On Sustainability: Prioritisation is Progress

Published on 25 March 2026 at 13:09

Even as parts of the regulatory landscape shift, the pressure on organisations is still very much there. 

On 26 February, a diverse group of peers sat down to discuss how to make their businesses future-ready, practically.

What emerged was a picture of how leaders are weighing sustainability in practice: where they see value, where they feel stuck, and what next steps feel both valuable and achievable from where they stand.

Here are some patterns that stood out.

1. Sustainability is still being driven by risk, but leaders are also looking for strategic value

For many organisations, banks, investors, and financial exposure remain a key driver. Even where reporting requirements have softened, the underlying risks have not gone away.

At the same time, leaders are trying to move beyond a purely compliance-led view. They can see that sustainability may affect competitiveness, reputation, customer trust, and even revenue, but these links are not always easy to measure with confidence.

This creates a familiar tension: sustainability is seen as important, but not always in ways that are easy to quantify or translate into clear internal priorities.

2. The real challenge is deciding where to act first

When leaders step back and look at the broad sustainability agenda, the biggest difficulty is deciding what deserves attention now.

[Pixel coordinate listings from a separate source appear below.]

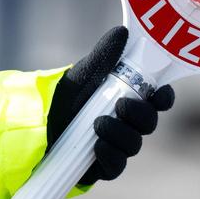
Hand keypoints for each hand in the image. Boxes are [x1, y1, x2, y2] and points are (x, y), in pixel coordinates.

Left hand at [46, 26, 174, 185]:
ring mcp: (118, 145)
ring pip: (134, 144)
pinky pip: (117, 166)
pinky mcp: (104, 165)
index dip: (164, 98)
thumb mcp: (84, 73)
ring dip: (121, 134)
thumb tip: (122, 33)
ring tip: (99, 124)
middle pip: (150, 123)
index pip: (159, 99)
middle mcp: (128, 123)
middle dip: (140, 115)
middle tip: (121, 106)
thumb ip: (104, 55)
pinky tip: (98, 146)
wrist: (35, 123)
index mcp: (131, 97)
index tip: (158, 94)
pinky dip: (110, 155)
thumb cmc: (65, 95)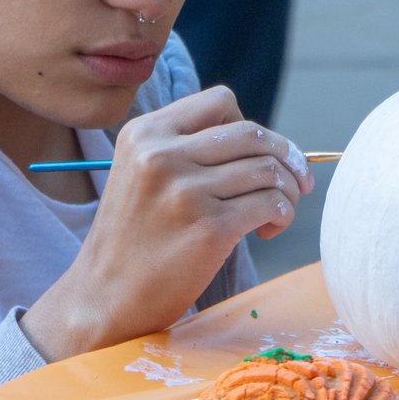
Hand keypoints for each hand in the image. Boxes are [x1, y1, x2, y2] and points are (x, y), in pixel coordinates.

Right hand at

A useful way to think about this is through two questions:

  • How much value could this area create or protect?
  • How difficult will it be to act on it meaningfully?

Some priorities are clearly valuable and relatively controllable. Others may also be highly important, but much harder to move because they depend on infrastructure, suppliers, policy conditions, internal coordination, or market readiness.

3. Some of the highest-value sustainability issues are also the hardest to move

A strong pattern across the discussion was that certain topics — especially those linked to energy, emissions, climate exposure, and value-chain impact — are often seen as strategically important, yet difficult to influence.

Progress may depend on asset ownership, external infrastructure, supplier behaviour, regulation, administrative systems, or policy consistency. In the case of value-chain impact, leaders also face limited supplier leverage, incomplete data, and alternatives that are not always easy to secure.

In other words, the value may be clear, but the path to action is not straightforward. This structural complexity helps explain why some organisations appear slow.

4. Practicality is not the opposite of ambition

Leaders are often best served by starting where value is clearer, control is higher, and measurement is more manageable.

That does not necessarily mean choosing the easiest topic. It means choosing an area where effort is more likely to translate into visible progress, organisational learning, and internal momentum.

A credible first move can build confidence, generate evidence, and make it easier to tackle more difficult issues later. In this sense, practicality is often what makes ambition executable.

5. Sustainability can require difficult strategic trade-offs

One of the more important themes was that stronger sustainability positioning can open doors, but may also close others.

For some organisations, choosing a more values-led or standards-led path can support reputation, differentiation, and access to new markets. But it may also mean stepping away from certain revenue streams, client types, sectors, or geographies.

This is where sustainability stops being a messaging exercise and becomes a real strategic choice. It may require not only better sustainability planning, but also stronger commercial thinking around how revenue will be protected, replaced, or reshaped as positioning evolves.

6. Communication is becoming part of the sustainability challenge

A particularly interesting thread was that sustainability is not only an operational challenge. It is increasingly a communication challenge.

Leaders are asking: how do we explain the value of what we are doing? How do we position ourselves clearly in the market? How do we make longer-term benefits visible to customers who mostly see short-term cost?

Doing the work is not always enough. Organisations also need to communicate it credibly if they want it to translate into trust, differentiation, and commercial value.

7. Climate risk is still under-interpreted

The conversation on climate risk surfaced another important pattern: many organisations are beginning to acknowledge risk, but not yet fully interpret it. They may report on it. They may map it. They may recognise that stakeholders are asking questions.

But a more difficult question often remains underexplored: what is the data actually telling us, and what decisions does it require?

This is where the maturity gap seems to lie. Climate risk is not only about fines or compliance. It is about continuity, resilience, supply chains, insurability, operational disruption, and the ability to continue delivering under stress.

That requires organisations to move from reporting risk to managing it.

8. Leaders benefit from spaces where they can think out loud before they act

Perhaps the most important takeaway of all was not tied to sustainability content directly, but to leadership itself.

When leaders are given the opportunity to think out loud with others, compare how they are framing the problem, and pressure-test what is genuinely feasible, the conversation becomes far more practical.

Peers do not provide ready-made answers, but they help each other separate what is important from what is urgent, and what is difficult from what is impossible.

Then the next steps can begin.

Final reflection

If there was one message running through the session, it was this:

Sustainability progress becomes achievable when organisations can prioritise well, make sense of complexity, and turn broad ambition into credible action.

The question is: 
Where do we focus first, what trade-offs are we willing to make, and how do we turn intention into momentum?